Ao se aproximar dos oitenta anos de idade, o artista plástico Henri Matisse embarca com um frade dominicano no projeto de construção de uma capela na região francesa dos Alpes Marítimos. A empreitada gera resistências entre diversos artistas e religiosos, preocupados respectivamente com a contaminação da arte de vanguarda pelo conservadorismo católico e com a profanação modernista da arte sacra. Neste artigo, analiso a construção da Capela do Rosário (1947-1951) como caso-chave para explorar os efeitos do consórcio entre arte e religião promovido por Matisse em dois planos simultâneos e complementares. No primeiro, investigo como a composição entre os vocabulários e práticas religiosas e artísticas potencializa a construção da obra de Matisse, gerando repercussões na própria vida do artista. No segundo, apuro como essa associação produz um tensionamento do princípio moderno e secular de separação entre as esferas da arte e da religião, iluminando os termos dessa separação. O percurso realizado em pesquisa de campo na França e análise de diferentes fontes documentais revela que a religião (seja ela o catolicismo, um espiritualismo difuso ou outras manifestações sagradas) adquire o estatuto de procedimento articulador através do qual o artista constrói sua obra e através dela a si mesmo.
When approaching eighty years of age, artist Henri Matisse embarked on a project to build a chapel in the French region of the Alpes Maritimes with a Dominican friar. The undertaking generates resistance among various artists and religious individuals, concerned with the contamination of avant-garde art by Catholic conservatism and the modernist desecration of sacred art, respectively. In this paper, I analyze the construction of the Chapel of the Rosary (1947-1951) as a key case to explore the effects of the consortium between art and religion promoted by Matisse on two simultaneous and complementary levels. In the first, I investigate how the composition between religious and artistic vocabularies and practices enhances the construction of Matisse’s work, generating repercussions in the artist’s own life. In the second, I examine how this association produces a tension between the modern and secular principle of separation between the art and religion spheres, illuminating the terms of this separation. The path taken through field research in France and the analysis of different documentary sources reveals that religion (be it Catholicism, diffuse spiritualism or other sacred manifestations) acquires the status of an articulating procedure throughout which the artist constructs his work, and, through it, himself.
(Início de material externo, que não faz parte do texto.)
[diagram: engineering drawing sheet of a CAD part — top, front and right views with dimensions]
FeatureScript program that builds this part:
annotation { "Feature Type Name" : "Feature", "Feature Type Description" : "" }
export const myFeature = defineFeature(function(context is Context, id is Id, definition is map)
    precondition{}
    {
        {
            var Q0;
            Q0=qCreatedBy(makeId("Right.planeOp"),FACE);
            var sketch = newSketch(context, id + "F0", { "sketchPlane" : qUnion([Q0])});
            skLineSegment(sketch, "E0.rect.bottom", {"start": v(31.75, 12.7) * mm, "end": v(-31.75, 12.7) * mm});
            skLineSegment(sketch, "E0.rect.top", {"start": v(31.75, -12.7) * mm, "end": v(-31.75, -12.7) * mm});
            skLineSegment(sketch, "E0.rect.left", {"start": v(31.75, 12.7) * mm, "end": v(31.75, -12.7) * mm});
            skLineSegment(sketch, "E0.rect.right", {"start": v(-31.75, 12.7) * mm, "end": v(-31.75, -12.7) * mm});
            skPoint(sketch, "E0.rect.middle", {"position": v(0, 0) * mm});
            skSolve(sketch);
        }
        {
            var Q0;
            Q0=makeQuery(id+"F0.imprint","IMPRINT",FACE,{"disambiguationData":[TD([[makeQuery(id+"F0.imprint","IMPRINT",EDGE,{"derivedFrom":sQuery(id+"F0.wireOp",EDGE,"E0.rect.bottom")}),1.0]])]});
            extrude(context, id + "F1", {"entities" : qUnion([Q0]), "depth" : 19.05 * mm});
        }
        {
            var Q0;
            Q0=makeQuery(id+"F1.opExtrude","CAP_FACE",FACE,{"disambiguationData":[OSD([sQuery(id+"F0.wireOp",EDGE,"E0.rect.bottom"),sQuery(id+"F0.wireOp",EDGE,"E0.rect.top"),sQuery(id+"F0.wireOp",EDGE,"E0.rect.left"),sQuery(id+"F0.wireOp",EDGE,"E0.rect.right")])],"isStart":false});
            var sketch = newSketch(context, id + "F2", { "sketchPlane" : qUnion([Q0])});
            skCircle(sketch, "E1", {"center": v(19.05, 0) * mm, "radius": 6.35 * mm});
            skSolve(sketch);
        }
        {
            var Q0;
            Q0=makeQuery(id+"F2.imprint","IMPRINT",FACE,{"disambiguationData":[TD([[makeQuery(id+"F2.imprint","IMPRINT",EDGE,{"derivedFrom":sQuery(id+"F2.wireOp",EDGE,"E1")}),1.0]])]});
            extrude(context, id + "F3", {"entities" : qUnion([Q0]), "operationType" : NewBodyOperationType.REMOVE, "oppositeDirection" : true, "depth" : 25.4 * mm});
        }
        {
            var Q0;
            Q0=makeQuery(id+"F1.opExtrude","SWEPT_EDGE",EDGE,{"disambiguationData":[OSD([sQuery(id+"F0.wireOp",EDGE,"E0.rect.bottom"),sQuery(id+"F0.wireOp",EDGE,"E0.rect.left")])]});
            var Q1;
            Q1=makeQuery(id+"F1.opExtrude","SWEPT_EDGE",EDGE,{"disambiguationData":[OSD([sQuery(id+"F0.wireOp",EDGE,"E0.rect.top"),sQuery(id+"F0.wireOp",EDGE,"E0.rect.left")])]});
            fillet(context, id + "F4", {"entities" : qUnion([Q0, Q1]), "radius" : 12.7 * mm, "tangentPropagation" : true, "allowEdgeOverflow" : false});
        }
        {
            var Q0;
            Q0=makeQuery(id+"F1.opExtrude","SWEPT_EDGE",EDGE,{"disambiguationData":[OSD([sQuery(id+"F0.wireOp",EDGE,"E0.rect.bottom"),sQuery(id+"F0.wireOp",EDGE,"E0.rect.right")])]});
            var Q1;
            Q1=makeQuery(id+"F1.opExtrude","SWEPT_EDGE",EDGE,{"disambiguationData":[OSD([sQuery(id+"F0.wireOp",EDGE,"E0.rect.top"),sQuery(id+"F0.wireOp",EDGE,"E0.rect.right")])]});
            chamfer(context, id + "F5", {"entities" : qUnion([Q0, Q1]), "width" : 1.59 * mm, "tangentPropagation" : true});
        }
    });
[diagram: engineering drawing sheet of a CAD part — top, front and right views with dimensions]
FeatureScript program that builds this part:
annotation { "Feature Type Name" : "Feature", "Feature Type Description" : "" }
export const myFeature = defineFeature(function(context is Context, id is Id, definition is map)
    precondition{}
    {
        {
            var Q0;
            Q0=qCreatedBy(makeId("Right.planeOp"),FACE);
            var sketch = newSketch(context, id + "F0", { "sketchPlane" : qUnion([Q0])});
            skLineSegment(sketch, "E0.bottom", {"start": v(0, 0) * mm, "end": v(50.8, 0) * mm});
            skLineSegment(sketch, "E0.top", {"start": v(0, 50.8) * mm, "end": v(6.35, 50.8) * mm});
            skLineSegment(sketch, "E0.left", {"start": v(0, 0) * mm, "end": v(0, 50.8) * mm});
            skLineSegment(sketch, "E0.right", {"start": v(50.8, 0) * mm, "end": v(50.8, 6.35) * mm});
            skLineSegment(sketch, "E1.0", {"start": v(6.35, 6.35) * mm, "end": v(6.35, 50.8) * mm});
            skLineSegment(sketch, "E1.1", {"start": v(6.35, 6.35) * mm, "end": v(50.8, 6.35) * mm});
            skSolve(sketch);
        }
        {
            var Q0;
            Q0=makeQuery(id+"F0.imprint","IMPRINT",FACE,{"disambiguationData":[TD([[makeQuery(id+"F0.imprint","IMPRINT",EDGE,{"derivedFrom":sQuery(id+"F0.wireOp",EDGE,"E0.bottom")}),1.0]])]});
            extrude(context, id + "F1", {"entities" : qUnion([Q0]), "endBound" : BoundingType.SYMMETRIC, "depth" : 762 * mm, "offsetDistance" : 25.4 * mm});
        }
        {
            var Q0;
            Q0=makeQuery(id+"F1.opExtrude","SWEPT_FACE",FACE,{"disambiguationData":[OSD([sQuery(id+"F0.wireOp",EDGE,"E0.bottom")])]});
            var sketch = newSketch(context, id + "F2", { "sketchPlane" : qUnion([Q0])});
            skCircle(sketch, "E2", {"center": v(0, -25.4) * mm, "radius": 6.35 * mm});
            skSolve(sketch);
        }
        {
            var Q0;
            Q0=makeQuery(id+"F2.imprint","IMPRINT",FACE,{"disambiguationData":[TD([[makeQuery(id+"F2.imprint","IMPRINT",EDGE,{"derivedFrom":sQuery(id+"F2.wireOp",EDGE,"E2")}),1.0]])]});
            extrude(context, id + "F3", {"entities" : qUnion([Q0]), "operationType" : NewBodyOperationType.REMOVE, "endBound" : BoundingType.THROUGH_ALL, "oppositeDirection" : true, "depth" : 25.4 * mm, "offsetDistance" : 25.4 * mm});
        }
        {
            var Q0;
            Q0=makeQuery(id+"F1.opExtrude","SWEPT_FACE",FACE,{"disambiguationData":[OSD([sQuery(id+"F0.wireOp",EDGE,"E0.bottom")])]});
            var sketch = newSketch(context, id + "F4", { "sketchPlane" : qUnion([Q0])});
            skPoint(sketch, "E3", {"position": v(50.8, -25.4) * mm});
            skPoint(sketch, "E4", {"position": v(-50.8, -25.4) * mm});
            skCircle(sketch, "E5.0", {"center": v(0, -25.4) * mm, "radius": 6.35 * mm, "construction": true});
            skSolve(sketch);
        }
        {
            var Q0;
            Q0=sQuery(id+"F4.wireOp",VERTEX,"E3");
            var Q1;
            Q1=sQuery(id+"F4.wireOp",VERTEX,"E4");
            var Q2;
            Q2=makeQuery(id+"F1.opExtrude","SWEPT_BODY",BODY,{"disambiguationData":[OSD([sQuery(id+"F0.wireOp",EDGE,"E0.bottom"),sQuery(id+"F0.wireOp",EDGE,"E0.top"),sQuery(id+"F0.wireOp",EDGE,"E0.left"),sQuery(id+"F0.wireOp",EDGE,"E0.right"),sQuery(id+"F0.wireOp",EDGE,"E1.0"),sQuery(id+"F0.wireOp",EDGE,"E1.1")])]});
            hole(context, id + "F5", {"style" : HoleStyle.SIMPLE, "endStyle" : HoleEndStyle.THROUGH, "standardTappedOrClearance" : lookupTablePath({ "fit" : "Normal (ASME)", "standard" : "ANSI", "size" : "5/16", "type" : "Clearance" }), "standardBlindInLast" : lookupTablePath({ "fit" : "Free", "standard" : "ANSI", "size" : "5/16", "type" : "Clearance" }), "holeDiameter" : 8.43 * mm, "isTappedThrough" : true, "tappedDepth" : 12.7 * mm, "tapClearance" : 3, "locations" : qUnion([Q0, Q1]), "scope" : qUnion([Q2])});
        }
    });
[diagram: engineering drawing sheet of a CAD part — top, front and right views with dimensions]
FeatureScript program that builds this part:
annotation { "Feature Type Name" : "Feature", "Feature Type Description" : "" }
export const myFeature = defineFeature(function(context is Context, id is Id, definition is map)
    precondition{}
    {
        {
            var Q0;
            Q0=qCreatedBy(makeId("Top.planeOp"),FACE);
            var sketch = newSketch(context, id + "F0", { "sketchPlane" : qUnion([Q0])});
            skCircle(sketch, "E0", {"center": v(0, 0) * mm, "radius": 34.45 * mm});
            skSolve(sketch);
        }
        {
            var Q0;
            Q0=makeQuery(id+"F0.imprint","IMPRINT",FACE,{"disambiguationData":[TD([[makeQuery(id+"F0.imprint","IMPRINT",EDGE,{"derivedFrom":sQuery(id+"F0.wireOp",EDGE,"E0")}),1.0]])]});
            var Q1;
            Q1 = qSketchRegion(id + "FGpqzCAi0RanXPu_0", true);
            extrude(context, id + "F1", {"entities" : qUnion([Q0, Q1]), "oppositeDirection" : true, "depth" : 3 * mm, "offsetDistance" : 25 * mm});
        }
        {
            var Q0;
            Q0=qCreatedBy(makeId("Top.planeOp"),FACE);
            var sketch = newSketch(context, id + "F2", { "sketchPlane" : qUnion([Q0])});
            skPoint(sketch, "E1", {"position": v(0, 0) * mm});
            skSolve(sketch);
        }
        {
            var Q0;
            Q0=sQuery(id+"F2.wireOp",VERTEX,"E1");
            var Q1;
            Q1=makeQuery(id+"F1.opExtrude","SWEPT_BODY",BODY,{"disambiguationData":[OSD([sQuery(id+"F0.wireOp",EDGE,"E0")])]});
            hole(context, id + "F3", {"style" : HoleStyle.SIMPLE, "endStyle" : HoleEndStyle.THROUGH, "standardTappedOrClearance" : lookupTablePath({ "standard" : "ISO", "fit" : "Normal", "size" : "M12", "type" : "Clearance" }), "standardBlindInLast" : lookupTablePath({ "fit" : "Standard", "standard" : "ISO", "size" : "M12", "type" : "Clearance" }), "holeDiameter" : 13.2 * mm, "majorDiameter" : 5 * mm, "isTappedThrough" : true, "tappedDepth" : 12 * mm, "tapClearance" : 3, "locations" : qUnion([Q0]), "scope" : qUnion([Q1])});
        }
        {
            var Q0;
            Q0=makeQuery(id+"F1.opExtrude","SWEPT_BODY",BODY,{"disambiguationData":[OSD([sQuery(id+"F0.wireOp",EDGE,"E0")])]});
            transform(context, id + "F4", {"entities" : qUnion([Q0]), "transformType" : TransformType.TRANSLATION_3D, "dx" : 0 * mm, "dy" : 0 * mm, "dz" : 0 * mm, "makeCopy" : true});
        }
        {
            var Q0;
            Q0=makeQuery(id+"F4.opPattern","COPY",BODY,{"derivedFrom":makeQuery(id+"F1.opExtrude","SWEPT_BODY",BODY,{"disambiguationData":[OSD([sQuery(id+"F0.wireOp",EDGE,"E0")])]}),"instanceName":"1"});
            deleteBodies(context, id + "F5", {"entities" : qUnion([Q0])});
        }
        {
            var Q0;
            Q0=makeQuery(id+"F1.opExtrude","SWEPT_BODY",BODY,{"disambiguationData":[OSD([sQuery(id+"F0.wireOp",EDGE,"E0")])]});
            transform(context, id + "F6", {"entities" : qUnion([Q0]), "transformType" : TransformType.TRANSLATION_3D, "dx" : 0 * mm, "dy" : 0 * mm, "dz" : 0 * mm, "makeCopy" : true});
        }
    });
À près de quatre-vingts ans, l’artiste Henri Matisse se lance avec un frère dominicain dans le projet de construction d’une chapelle dans les Alpes-Maritimes, la chapelle du Rosaire. Néanmoins, l’entreprise se heurte à plusieurs résistances: des artistes s’inquiètent d’une contamination de l’art d’avant-garde par le conservatisme catholique, tandis que certains religieux redoutent une profanation moderniste de l’art sacré. Ce travail analyse la construction de la chapelle (1947-1951) pour mettre en lumière les effets du rapprochement entre art et religion promu par Matisse à deux niveaux simultanés et complémentaires. Dans un premier temps, il est montré que la composition opérée entre les pratiques et les vocabulaires religieux et artistiques accroissent la construction de l’œuvre de Matisse, avec y compris des répercussions sur la vie de l’artiste. Dans un deuxième temps, l’analyse permet de mieux comprendre pourquoi une telle association contrarie le principe moderne et laïque de séparation entre les versants artistique et religieux. L’enquête de terrain en France et l’analyse de différentes sources documentaires révèlent que la religion (que ce soit le catholicisme, le spiritisme diffus ou d’autres manifestations sacrées) articule la construction de l’œuvre et la construction personnelle de l’artiste.